Ma in realtà anche questo microcosmo non si sottrae alle regole caratteristiche del genere: i pestaggi frequentissimi lasciano ben poche tracce sull’eroe e sui suoi amici, un po’ gangsters papponi e un po’ monaci zen indifferenti al dolore (persino una palla da bowling in faccia guarisce con un paio di cerotti). Personaggi larger than life sono inseriti in strutture gerarchiche ben definite che ci danno immediatamente un’idea delle loro capacità e restituiscono una narrazione semplice da interpretare, immediatamente soddisfacente soprattutto per un giovane spettatore.

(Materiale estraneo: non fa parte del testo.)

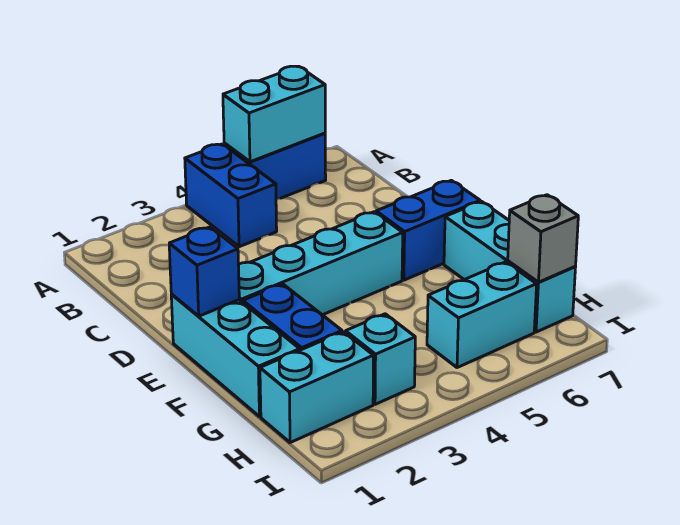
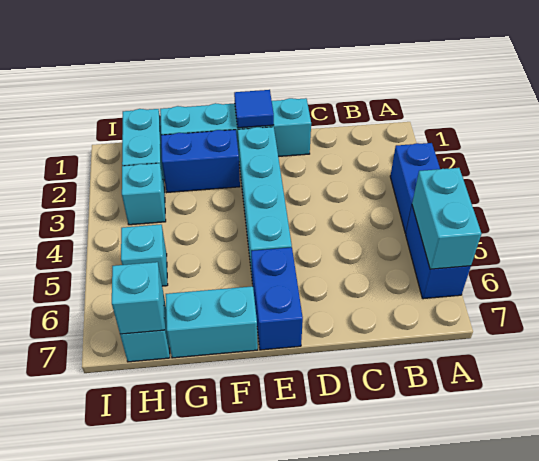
blue 1x2 brick [185,144,277,247] -> blue 1x2 brick turned to [390,143,440,233]
cyan 1x3 brick [171,294,300,417] -> cyan 1x4 brick [160,98,311,157]
blue 1x1 brick [169,227,239,316] -> blue 1x1 tile [234,90,274,128]
cyan 1x2 brick [427,262,537,368] -> cyan 1x1 brick [121,224,168,286]
grey 1x1 brick [508,195,578,282] -> cyan 1x1 brick [112,262,164,334]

I meccanismi della storia sono, quindi, quelli noti, ben oliati e perfettamente funzionanti, e per chi li conosce ed apprezza la soddisfazione sta nel vederli girare con estrema precisione e sicurezza, lasciandoci totalmente liberi di apprezzare la bellezza nascosta in ogni dettaglio: nelle coreografie dei combattimenti, nei costumi, nella scenografia, nei dialoghi misuratamente esagerati, nelle gag da puro slapstick.

Da lodare, infine, l’estrema parsimonia nell’uso di CGI (Computer-Generated Imagery), uno strumento spesso abusato nel genere dei cinecomics, a discapito del realismo e della sensazione di solidità dei corpi; in Shinjuku Swan ogni corpo è palpabile, ogni pugno è percepibile, ogni gemito di sofferenza dei personaggi viene rispettato e valorizzato, per la soddisfazione ed il divertimento dello spettatore.